"Chlo'?" I hear quietly from the other side of the bed. I don't move as I feel the bed shift and Avi's voice ask again, "Chloe, what's wrong?" I can't bring myself to move until I feel arms wrap around me and I turn into them, still tremoring. My head finds Avi's chest as I listen to her heartbeat. "Shh, I'm here Chlo', I'm here," she says as she holds me tight. I grip her as if I let her go, I'd lose her forever. We sit in the dark silence for a few minutes, Avi resting her head on top of mine as she gently rubs my back and my sobs finally quiet down. Finally, Avi breaks the silence by asking, "Did you have a nightmare?" I quietly nod and Avi asks, "Can you talk about it?"
I don't say anything for a few moments. Avi holds me a little tighter as I finally let out a sigh. "I'm used to nightmares. I used to have them all the time after my dad died. Then they started including Rachel when she went missing….and then Max…and eventually I would relive watching you almost die. I'm used to those. But these new ones are different."
"How so?" Avi asks gently as she rubs my back again.
"These are things I haven't seen before," I whisper. "They're new scenarios…of me losing you." I look down. "Tonight's was a school shooting but I've watched you drown, found you after a car accident, watched something crush you, watched you die in a fire…I've seen you walk away from our friendship and somehow that's almost as terrifying as seeing you…you know."

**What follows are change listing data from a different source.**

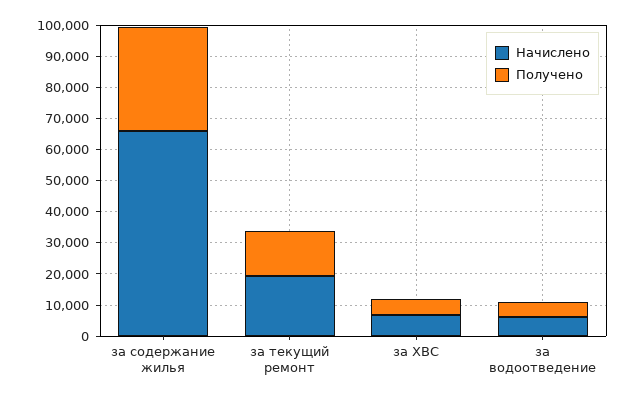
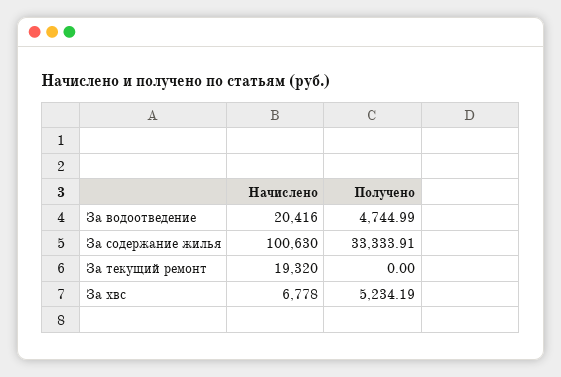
  {
    "Начислено": {
-     "за содержание жилья": 65000,
+     "за содержание жилья": 100630,
      "за текущий ремонт": 19320,
      "за ХВС": 6778,
-     "за водоотведение": 5000
+     "за водоотведение": 20416
    },
    "Получено": {
      "за содержание жилья": 33333.91,
-     "за текущий ремонт": 15000,
+     "за текущий ремонт": 0,
      "за ХВС": 5234.19,
      "за водоотведение": 4744.99
    }
  }

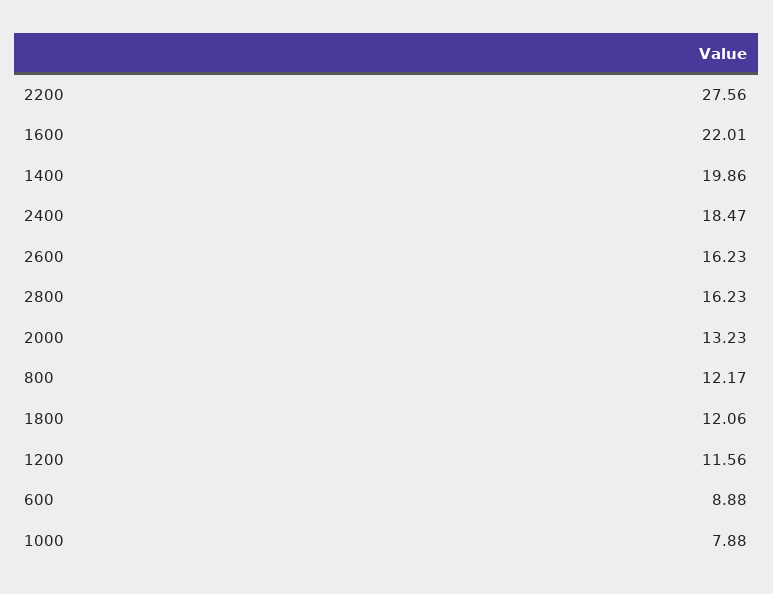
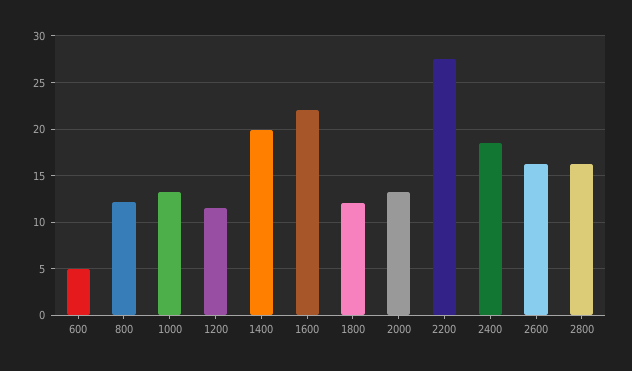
  {
    "2200": 27.56,
    "1600": 22.01,
    "1400": 19.86,
    "2400": 18.47,
    "2600": 16.23,
    "2800": 16.23,
    "2000": 13.23,
    "800": 12.17,
    "1800": 12.06,
    "1200": 11.56,
-   "600": 8.88,
+   "600": 5,
-   "1000": 7.88
+   "1000": 13
  }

Avi pauses as if she's taking this all in. Finally, she asks, "How long have these nightmares been going on?"
I sigh. "About a month," I mutter. "It's why I've been so tired. I haven't really been sleeping."
Avi squeezes me a little tighter as if she's trying to protect me, "Why didn't you say anything?"
"Because I don't want to be a burden," I say as I pull away from her. I look down, "I've always been able to handle these before. I pull myself together and I somehow make it through the night. You being here helps…you give me a reason to fight through it. But…I've had so many people walk out of my life for one reason or another and I think there is this part of me that feels like this is too good to be true or that my luck is going to run out. That eventually…I'm going to lose you too because that's what my life always does. It takes everyone I love away from me." I feel tears fill my eyes again as I turn away from Avi, ashamed almost at the turmoil of emotions inside of me.
I feel the bed rise a moment and I start to pull in closer to myself, thinking Avi's walked away. Instead, I hear a gentle, "Look at me," as I feel a hand pull my chin up and I look at Avi. "You're not scaring me away…especially over something like this. This…this is what I'm here for. To help you navigate through all of this. This is nothing to be ashamed of. You're my best friend. I'm here to calm you down after a nightmare or help you talk through those scary thoughts. I'm not scared of them. I'm never leaving you." She puts her forehead against mine and I sob. She finds my hands and holds them tight. "I love you so much, Chlo'," she says gently.
"I love you," I choke out. She wraps her arms around me again and I clutch her tightly, my head again finding her chest as the sound of her heartbeat calms me down again.
After a few moments, Avi finally pulls away and says, "Let's try and get you some sleep. I hesitantly nod as she climbs back into bed and I slide in next to her. She pulls me close and I let out a sigh, finally releasing the tension I had felt since jolting awake. As I lay my head on her chest, I finally drift off. For the first time in over a month, I am able to sleep.